Etwa 20–27 % aller Erwachsenen weltweit sind von einem chronischen Pruritus betroffen. In aller Regel hat die Erkrankung einen negativen Effekt auf die Lebensqualität und kann zu emotionalen oder psychosomatischen Störungen führen.S. Ständer et al. haben unter Berücksichtigung verschiedener Krankheitsparameter geschlechtsspezifische Unterschiede bei Patienten mit chronischem Pruritus identifiziert.
British Journal of Dermatology 2013; 168; 1273–1280

Die retrospektive Studie aus Deutschland schloss 1037 Patienten mit chronischem Pruritus für eine Dauer von > 6 Wochen ein. 54,8 % der Teilnehmer waren weiblich. Die Autoren erstellten eine Datenbank, die demografische Daten, Pruritus-Charakteristika (Lokalisation, Krankheitsverlauf, Intensität, Qualität) sowie Informationen zu Komorbiditäten und Komedikationen enthielt. In die Analyse ging ebenfalls die Lebensqualität der Studienteilnehmer ein, die mithilfe des "Dermatology Life Quality Index" (DLQI) erfasst wurde. Auf Basis dieser Daten erfolgte die Identifizierung geschlechtsspezifischer Unterschiede.

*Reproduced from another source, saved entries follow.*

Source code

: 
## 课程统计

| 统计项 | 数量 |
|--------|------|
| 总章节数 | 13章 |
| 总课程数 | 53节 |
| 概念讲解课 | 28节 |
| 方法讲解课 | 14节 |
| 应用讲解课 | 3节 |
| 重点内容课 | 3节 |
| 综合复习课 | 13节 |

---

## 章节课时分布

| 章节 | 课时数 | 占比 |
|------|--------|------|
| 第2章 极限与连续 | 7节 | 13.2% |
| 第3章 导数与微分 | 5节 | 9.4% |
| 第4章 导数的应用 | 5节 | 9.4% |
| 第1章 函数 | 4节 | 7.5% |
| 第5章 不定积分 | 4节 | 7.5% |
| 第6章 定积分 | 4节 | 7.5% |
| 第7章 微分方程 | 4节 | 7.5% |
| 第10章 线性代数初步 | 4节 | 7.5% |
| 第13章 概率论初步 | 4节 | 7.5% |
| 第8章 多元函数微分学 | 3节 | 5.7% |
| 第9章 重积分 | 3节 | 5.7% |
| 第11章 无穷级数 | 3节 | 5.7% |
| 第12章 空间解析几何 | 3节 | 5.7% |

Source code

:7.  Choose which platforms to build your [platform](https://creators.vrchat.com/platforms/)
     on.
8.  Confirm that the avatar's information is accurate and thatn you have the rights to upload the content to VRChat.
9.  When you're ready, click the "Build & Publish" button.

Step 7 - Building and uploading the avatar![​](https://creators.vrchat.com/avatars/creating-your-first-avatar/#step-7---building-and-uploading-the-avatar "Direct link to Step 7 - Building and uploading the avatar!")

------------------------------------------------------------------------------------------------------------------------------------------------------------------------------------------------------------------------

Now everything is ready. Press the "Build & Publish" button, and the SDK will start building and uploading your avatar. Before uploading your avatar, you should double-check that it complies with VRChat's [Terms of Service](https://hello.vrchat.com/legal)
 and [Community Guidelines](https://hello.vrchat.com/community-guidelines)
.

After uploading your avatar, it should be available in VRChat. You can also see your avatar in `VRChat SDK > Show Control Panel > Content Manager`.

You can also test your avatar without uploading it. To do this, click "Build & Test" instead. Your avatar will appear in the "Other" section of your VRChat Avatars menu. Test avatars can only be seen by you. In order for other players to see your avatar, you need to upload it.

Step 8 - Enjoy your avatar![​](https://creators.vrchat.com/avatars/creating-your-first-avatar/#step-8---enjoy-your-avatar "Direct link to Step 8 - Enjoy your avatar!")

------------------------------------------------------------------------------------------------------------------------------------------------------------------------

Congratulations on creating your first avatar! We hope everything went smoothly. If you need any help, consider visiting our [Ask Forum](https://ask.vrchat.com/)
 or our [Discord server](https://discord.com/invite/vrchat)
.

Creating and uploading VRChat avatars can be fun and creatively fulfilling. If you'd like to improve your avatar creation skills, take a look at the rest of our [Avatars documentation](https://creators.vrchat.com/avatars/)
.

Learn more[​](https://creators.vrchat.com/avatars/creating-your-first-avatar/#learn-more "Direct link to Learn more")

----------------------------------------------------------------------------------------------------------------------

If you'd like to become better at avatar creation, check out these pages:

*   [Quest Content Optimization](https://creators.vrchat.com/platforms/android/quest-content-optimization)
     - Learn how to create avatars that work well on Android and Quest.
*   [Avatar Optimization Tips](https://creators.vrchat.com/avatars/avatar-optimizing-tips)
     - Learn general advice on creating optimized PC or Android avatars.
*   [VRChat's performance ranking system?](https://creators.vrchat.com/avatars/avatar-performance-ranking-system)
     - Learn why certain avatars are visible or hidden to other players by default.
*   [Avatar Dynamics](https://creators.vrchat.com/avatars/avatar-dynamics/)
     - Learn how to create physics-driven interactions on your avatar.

Bei Männern die Komorbiditäten, bei Frauen die Psyche

Die männlichen Studienteilnehmer waren statistisch signifikant älter als die weiblichen: Das Durchschnittsalter bei der 1. Visite lag bei 61,7 ± 15,7 vs. 58,6 ± 16,1 Jahre; p < 0,001. Zudem wiesen die Männer gegenüber den Frauen statistisch signifikant häufiger kardiovaskuläre (p < 0,001) und urogenitale Komorbiditäten auf (p < 0,0001), eine höhere Zahl an Komedikationen (p = 0,041) sowie mehr dermatologische und systemische Erkrankungen, die einen chronischen Pruritus zur Folge hatten. Bei Frauen hingegen lagen dem Pruritus häufiger neuropathische und psychosomatische Erkrankungen zugrunde, und sie zeigten deutlich häufiger eine Krankheitsverschlechterung aufgrund emotionaler (p = 0,002) und psychosomatischer Faktoren (p = 0,046). Weibliche Studienteilnehmer berichteten öfter als männliche Studienteilnehmer von einem lokal begrenzten Jucken, das anfallartig auftrat und als stechend, warm oder schmerzhaft empfunden wurde (p < 0,05). Frauen waren zudem durch häufigere chronische Kratzläsionen sowie Prurigo nodularis gekennzeichnet (p = 0,001). Im Gegensatz dazu zeigten Männer deutlich öfter einen chronischen Pruritus auf nicht entzündeten Hautpartien (p = 0,004). Chronisches Jucken trat bei Männern im Vergleich zu Frauen statistisch signifikant häufiger am Rumpf und an den Beinen auf, hinsichtlich des Kopfes, des Halses, der Arme sowie der Anogenitalregion waren keine Unterschiede zwischen den Geschlechtern feststellbar. Frauen erreichten höhere Werte auf der visuellen Analogskala (p = 0,031) und empfanden einen größeren Einfluss auf die Lebensqualität als Männer (p = 0,033).

Fazit

Die Autoren identifizierten eine Reihe von geschlechtsspezifischen Unterschieden hinsichtlich der klinischen Präsentation des chronischen Pruritus, der zugrunde liegenden Erkrankungen sowie der Lebensqualität. Nach Meinung der Autoren müssen diese Unterschiede bei der Behandlung von Patienten mit chronischem Pruritus berücksichtigt werden. Zukünftige Forschungen sollten sich auf die Entwicklung einer geschlechtsspezifischen Diagnostik und Therapie konzentrieren.